**Istruzioni da seguire:** Puoi stampare parola per parola il passo del testo su Sandokan di Nanni Balestrini da "Ma se tutti, e" a "possibile: la parola."?

Nanni Balestrini, Sandokan
Giulio Einaudi editore, Torino 2004
pag. 134, € 13


Nanni Balestrini è un «avanguardista impenitente», ha scritto Angelo Guglielmi, in un suo articolo su «La Stampa», ma si direbbe piuttosto un avanguardista pentito, se si dovesse dare credito alle citazioni riportate da Guglielmi1 , e per le quali lo stesso Balestrini dichiara di diffidare dello scrittore come pensatore; declina ogni assunzione di responsabilità ideologica nei riguardi dei suoi testi, e relega il compito dello scrittore a quello di puro artificiere di parole. Come colui che, semplicemente, le mette in contatto e poi sta a vedere l’effetto che materialisticamente producono. A livello insomma dello sperimentalismo più becero, poiché ozioso e inconcludente, oppure, pensando alla sua prosa, del neorealismo ultima maniera, bozzettistico, svuotato di qualsiasi capacità critico-propositiva, e d’intrattenimento dopolavoristico, pernicioso per pubblico effetto soporifero inducente. Così che i testi narrativi di Balestrini da romanzi-documento scadrebbero di colpo a documenti romanzati, della peggior specie per lo spettro incombente dello scrittore nei panni di una Liala rediviva, giusto sociologizzata, semmai per postuma vendetta della titolare, tesa forse a smascherare reconditi motivi, secondo lei, di qualche pregressa operazione culturale, o per imprevedibile beffa ineffabile della storia “sventrata”.
Ma se tutti, e sottolineo “tutti”, hanno una propria visione del mondo, subíta, personale, coltivata, d’accatto, sfocata., anche solo rubata, perché fortemente condivisa, amata, e, seppure non ne abbiano chiara coscienza, la dimostrano comunque nei fatti, con le loro convinzioni, scelte, azioni, con tutta la loro vita, a maggior ragione dovrà averla uno scrittore, che opera con lo strumento più delicato, creativo e esplosivo possibile: la parola.

(Descrizioni testuali dei punti chiave)
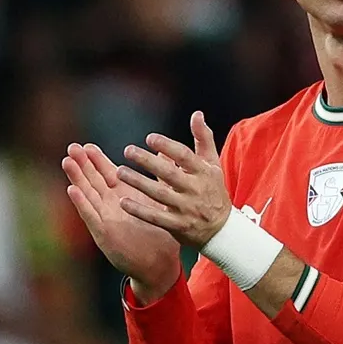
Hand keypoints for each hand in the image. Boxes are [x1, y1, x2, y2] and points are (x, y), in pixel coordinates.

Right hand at [61, 143, 181, 295]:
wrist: (158, 265)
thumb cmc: (159, 235)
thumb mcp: (159, 203)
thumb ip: (159, 177)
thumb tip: (164, 154)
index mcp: (125, 196)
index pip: (108, 173)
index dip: (97, 160)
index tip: (88, 145)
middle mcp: (112, 205)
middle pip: (94, 180)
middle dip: (82, 164)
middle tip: (72, 147)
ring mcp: (106, 218)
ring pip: (88, 194)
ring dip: (77, 178)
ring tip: (67, 161)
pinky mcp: (103, 233)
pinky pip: (91, 215)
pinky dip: (81, 202)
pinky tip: (72, 190)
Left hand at [116, 111, 230, 248]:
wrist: (222, 229)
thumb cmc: (213, 190)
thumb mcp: (213, 164)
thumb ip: (204, 138)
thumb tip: (196, 114)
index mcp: (204, 172)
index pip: (185, 156)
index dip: (167, 146)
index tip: (149, 138)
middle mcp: (195, 190)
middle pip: (170, 174)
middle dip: (148, 162)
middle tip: (128, 150)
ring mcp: (187, 209)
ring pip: (160, 194)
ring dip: (139, 183)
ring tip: (120, 172)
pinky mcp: (178, 226)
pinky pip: (156, 218)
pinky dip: (139, 210)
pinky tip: (123, 201)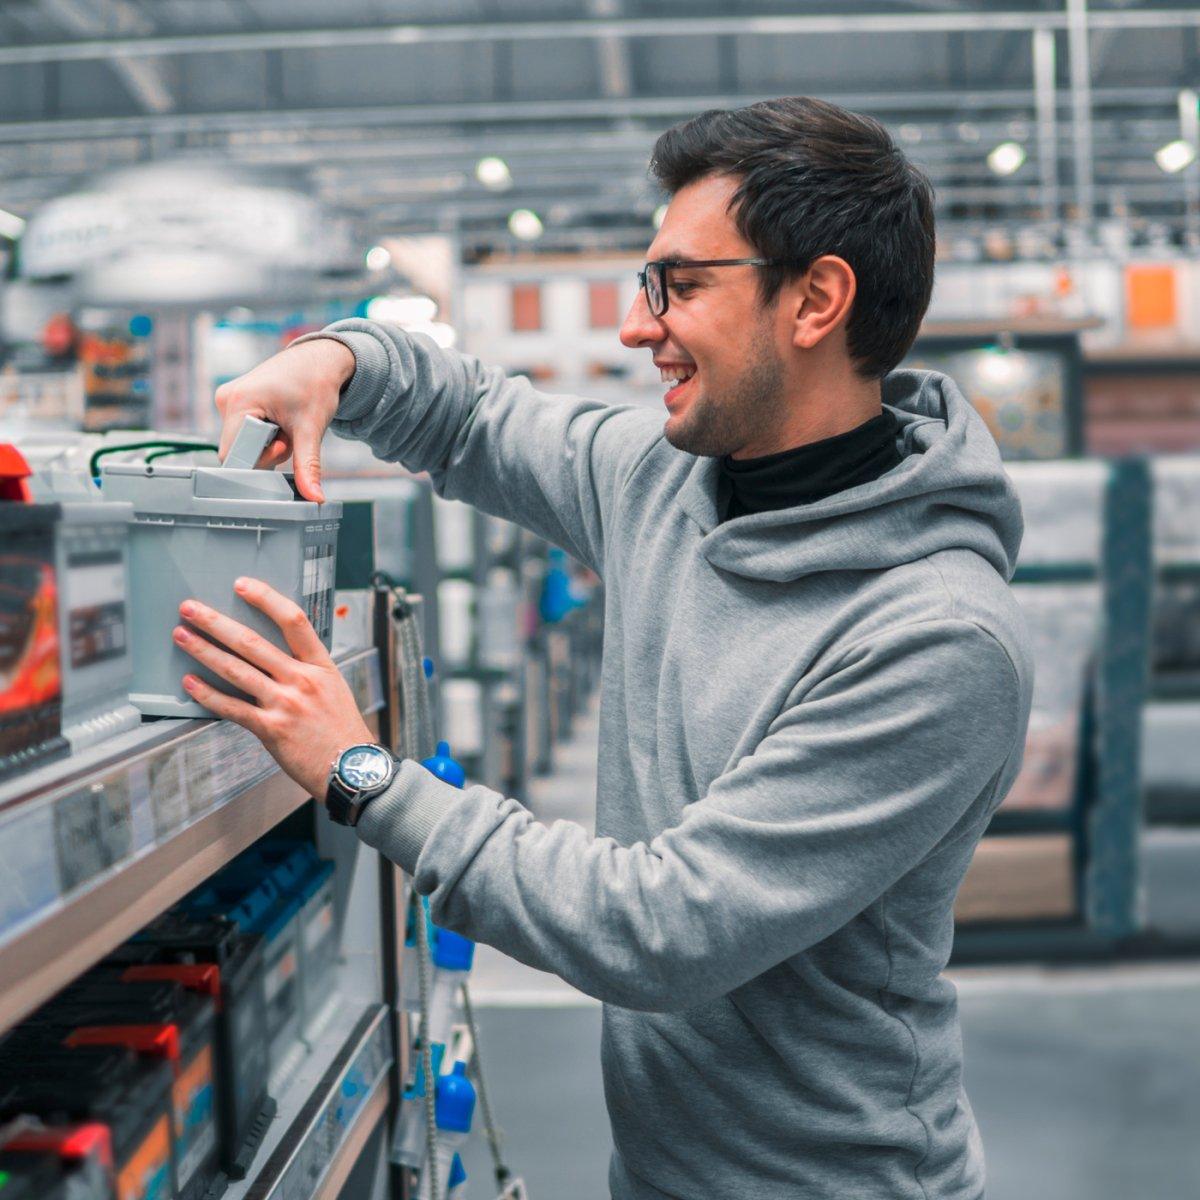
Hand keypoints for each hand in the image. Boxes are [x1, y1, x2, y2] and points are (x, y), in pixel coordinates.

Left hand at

**Soluzione qui sotto:**
Ma se tutti, e sottolineo “tutti”, hanno una propria visione del mondo, subíta, personale, coltivata, d’accatto, sfocata., anche solo rubata, perché fortemente condivisa, amata, e, seppure non ne abbiano chiara coscienza, la dimostrano comunque nei fatti, con le loro convinzioni, scelte, azioni, con tutta la loro vita, a maggior ragione dovrà averla uno scrittore, che opera con lo strumento più delicato, creativo e esplosivo possibile: la parola.